User Guide > Data Masking Techniques and Parameters > Shuffle Masking
  

Shuffle Masking

Shuffle masking masks the data in a column with data from the same column in another row of the table. Shuffle masking switches all the values for a column in a file or database table. You can restrict which values to shuffle based on a lookup condition or a constraint. Mask date, numeric, and string datatypes with shuffle masking.
For example, you might want to switch the first name values from one customer to another customer in a table. The table includes the following rows:
100 Tom Bender
101 Sue Slade
102 Bob Bold
103 Eli Jones
When you apply shuffle masking, the rows contain the following data:
100 Bob Bender
101 Eli Slade
102 Tom Bold
103 Sue Jones
You can configure shuffle masking to shuffle data randomly or you can configure shuffle masking to return repeatable results.

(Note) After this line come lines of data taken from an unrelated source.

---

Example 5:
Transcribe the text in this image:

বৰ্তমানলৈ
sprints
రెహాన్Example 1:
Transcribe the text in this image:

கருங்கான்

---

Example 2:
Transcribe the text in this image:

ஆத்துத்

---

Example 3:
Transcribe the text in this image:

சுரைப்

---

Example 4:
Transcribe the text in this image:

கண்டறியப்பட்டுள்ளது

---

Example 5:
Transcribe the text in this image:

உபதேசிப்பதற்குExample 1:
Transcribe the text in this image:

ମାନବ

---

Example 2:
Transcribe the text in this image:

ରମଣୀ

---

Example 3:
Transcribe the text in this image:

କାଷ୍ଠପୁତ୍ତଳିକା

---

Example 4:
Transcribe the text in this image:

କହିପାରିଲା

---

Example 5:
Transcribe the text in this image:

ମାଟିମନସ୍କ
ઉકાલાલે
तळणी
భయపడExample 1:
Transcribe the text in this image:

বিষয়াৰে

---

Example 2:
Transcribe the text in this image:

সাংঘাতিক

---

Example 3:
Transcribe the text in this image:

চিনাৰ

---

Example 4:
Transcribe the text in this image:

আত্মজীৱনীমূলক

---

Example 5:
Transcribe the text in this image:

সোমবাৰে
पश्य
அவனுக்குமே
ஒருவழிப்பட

For Hadoop data sources, you can use shuffle masking only when the source is a relational database and the target is Hadoop.

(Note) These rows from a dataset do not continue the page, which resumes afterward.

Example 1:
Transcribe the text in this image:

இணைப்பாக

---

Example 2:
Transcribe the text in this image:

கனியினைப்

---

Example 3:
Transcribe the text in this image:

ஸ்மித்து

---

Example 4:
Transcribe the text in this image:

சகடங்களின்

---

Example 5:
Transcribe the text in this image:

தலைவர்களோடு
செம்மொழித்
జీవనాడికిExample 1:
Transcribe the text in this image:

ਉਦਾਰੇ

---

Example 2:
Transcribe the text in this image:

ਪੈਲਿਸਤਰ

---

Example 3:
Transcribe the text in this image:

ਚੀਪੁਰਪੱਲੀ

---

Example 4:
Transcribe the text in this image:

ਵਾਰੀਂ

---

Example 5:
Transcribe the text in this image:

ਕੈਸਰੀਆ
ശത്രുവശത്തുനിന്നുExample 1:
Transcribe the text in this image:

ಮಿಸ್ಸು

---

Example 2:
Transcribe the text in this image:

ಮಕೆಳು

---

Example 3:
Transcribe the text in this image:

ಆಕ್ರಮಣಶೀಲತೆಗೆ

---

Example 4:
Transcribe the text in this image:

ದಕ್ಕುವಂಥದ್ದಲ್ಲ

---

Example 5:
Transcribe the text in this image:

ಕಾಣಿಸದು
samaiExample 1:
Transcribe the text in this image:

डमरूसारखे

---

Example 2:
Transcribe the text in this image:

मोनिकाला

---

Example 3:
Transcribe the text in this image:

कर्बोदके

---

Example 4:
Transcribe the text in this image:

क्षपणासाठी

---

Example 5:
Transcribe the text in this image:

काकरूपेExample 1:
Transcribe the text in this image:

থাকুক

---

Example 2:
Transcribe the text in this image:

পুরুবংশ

Note: If the source file might have empty strings in the shuffle column, set the Null and Empty Spaces option to Treat as Value in the rule exception handling. When you set the option to Treat as Value, the PowerCenter Integration Service masks the space or the null value with a valid value. The default is to skip masking the empty column.

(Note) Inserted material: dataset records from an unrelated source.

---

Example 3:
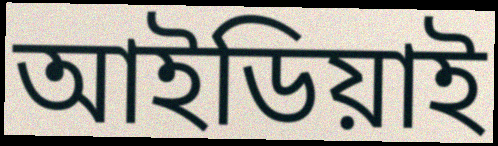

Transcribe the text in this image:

আইডিয়াই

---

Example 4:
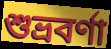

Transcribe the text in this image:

শুভ্রবর্ণা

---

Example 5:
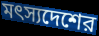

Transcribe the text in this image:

মৎস্যদেশের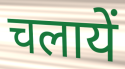
चलायेंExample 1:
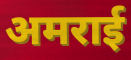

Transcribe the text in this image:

अमराई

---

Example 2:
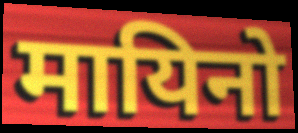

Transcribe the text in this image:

मायिनो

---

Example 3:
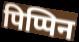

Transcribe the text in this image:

पिप्पिन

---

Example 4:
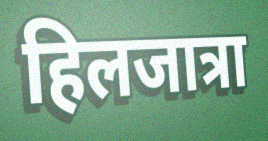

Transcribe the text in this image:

हिलजात्रा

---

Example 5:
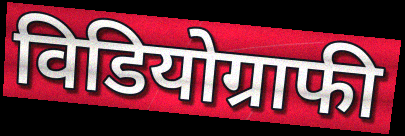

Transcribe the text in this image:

विडियोग्राफी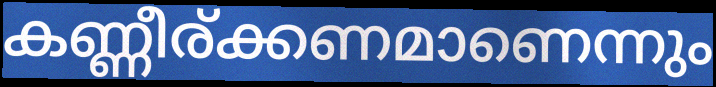
കണ്ണീര്ക്കണമാണെന്നും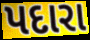
પદારા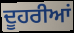
ਦੂਹਰੀਆਂ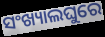
ସଂଖ୍ୟାଲଘୁରେ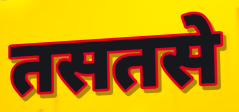
तसतसे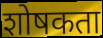
शोषकताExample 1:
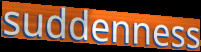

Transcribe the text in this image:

suddenness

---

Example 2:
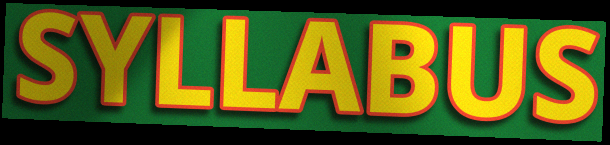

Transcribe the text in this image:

SYLLABUS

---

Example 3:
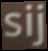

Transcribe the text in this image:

sij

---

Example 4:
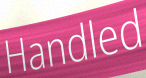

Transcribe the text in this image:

Handled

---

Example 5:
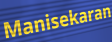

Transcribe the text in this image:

ManisekaranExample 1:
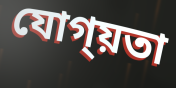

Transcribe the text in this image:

যোগ্য়তা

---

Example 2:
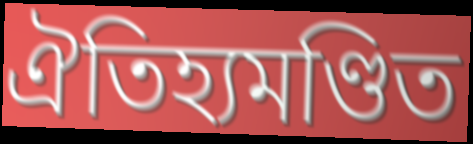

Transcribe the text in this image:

ঐতিহ্যমণ্ডিত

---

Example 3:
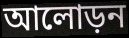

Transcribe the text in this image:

আলোড়ন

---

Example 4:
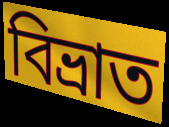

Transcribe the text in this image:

বিভ্ৰাত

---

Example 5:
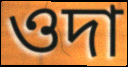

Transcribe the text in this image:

ওদা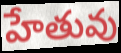
హేతువు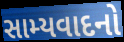
સામ્યવાદનો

Shuffle Masking Parameters

You can configure masking parameters to determine if shuffle masking is repeatable, the masking is repeatable for one workflow run, or the masking is random. You can also configure a lookup to ensure that replacement values originate from rows that contain specific values.
The following image shows Data Masking parameters that appear when you configure a Shuffle data masking rule:
The shuffle masking parameters are the random or representative shuffle type, seed number, and the constrained option.
The following table describes the parameters that you can configure for shuffle masking:
Parameter
Description
Shuffle Type
Select random or representative shuffling:
  • - Random. Shuffle values from one row to another without checking if the target values are unique for each source value. For example, the Integration Service masks 12345 with 65432 in a row. The Integration Service can also replace 33333 with 12345 in another row.
  • - Representative. All source rows with the same value receive the same shuffle value. When the Integration Service replaces 12345 with 65432, then it can use 65432 as a mask value for any row with a 12345 source value. Representative masking does not save values between workflow runs. Use repeatable masking to return the same values between workflow runs.
Seed
Starting point for creating repeatable output. Enter a number between 1 and 999. Default is 1.
Enabled when Representative Shuffle Type is selected.
Constrained
Restricts applying shuffle masking to rows that are constrained by another column. For example, shuffle employee names based on gender. Or, shuffle addresses within the same city. Choose the constraint column when you assign the rule to columns in a project.